Exercise tasks>
A. Name every person mentioned by name in the article on the song "American Dream."
B. Answer these questions using the article on the song "American Dream":
(i) About how long did Hall and the band take to write the song?
(ii) At which awards ceremony was the song nominated?
(iii) In what year was the live album Live from Atlanta released?

Supplied passage>

• • • •

Song by Casting Crowns

from the album Casting Crowns
- Released: October 7, 2003
- Studio: Glow in the Dark, Decatur, Georgia; Zoo, Franklin, Tennessee;
- Genre: Rock
- Length: 4:11
- Label: Beach Street, Reunion, PLG
- Songwriter(s): Mark Hall
- Producer(s): Mark A. Miller, Steven Curtis Chapman

= American Dream (Casting Crowns song) =

"American Dream" is a song recorded by Christian rock band Casting Crowns. Written by Mark Hall and produced by Mark A. Miller and Steven Curtis Chapman, the song was included on the band's 2003 self-titled debut album. A rock song, "American Dream" features loud electric guitars similar to those on Chapman's 2001 album Declaration. Lyrically, the song discusses how fathers caught up in advancing their career can neglect their family responsibilities. It received mostly positive reviews from critics, many of whom praised its lyrics; several critics felt the song's instrumentation was average or mediocre, however.

"American Dreams accompanying music video, the band's first, depicts the deterioration of a relationship due to a man's neglect of his family. The song received nominations for Rock/Contemporary Recorded Song of the Year and Short Form Music Video of the Year at the 36th GMA Dove Awards, but lost in both categories. Although it was not officially released as a single, it was sent out to Christian rock radio between the release of the album's second and third singles; although it received airplay on that format, it failed to chart. "American Dream" was later included on the band's 2004 live album Live from Atlanta, and was re-recorded and released in an acoustic form on the band's 2013 album The Acoustic Sessions: Volume One.

==Background and recording==
Casting Crowns' lead vocalist Mark Hall said that "[American Dream] song was written from every student I’ve ever ministered to, to their dads. It’s everything they could never say. It’s the story of a dad who provided financially, but was never there physically or emotionally". While Hall noted that he had a great father as a child, he felt the message needed to be conveyed to dads. Hall and the band wrote the song in about two days, in order to get it done prior to an annual NASCAR event held by their church. The band felt that the event, attended by around two to three thousand families, would be an opportunity to convey that message.

"American Dream" was produced by Mark A. Miller and Steven Curtis Chapman. It was recorded and mixed at Zoo Studio in Franklin, Tennessee by Sam Hewitt.

• • • •

Source data>
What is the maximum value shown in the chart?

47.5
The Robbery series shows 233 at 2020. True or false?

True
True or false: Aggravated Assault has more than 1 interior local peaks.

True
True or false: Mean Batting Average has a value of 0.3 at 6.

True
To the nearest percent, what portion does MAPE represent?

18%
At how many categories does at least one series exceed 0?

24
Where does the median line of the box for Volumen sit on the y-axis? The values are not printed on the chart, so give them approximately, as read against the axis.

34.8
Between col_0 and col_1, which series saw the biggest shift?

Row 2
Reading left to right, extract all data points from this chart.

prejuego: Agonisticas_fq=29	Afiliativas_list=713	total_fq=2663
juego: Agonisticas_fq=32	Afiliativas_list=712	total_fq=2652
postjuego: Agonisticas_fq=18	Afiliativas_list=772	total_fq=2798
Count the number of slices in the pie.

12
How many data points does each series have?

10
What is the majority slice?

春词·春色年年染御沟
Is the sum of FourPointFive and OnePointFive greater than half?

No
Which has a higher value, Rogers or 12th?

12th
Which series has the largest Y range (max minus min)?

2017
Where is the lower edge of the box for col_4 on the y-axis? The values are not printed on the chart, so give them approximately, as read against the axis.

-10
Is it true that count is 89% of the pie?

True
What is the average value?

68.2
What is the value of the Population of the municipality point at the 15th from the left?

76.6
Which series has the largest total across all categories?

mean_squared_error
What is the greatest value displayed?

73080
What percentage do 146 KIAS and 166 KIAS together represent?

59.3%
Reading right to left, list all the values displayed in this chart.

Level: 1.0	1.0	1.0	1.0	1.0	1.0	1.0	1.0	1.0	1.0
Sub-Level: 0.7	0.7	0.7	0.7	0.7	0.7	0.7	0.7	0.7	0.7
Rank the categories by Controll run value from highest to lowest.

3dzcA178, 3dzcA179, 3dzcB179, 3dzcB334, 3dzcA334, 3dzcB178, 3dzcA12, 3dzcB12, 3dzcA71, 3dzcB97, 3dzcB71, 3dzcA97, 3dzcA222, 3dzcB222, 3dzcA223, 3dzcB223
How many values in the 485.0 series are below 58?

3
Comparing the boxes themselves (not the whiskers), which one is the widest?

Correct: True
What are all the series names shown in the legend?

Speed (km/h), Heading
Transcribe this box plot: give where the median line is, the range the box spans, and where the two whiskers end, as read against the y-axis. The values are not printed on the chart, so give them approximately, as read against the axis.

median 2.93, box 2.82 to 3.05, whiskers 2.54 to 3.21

• • • •

Answers to this exercise>
A. Mark Hall, Mark A. Miller, Steven Curtis Chapman, Sam Hewitt

B.
(i) About two days
(ii) The 36th GMA Dove Awards
(iii) 2004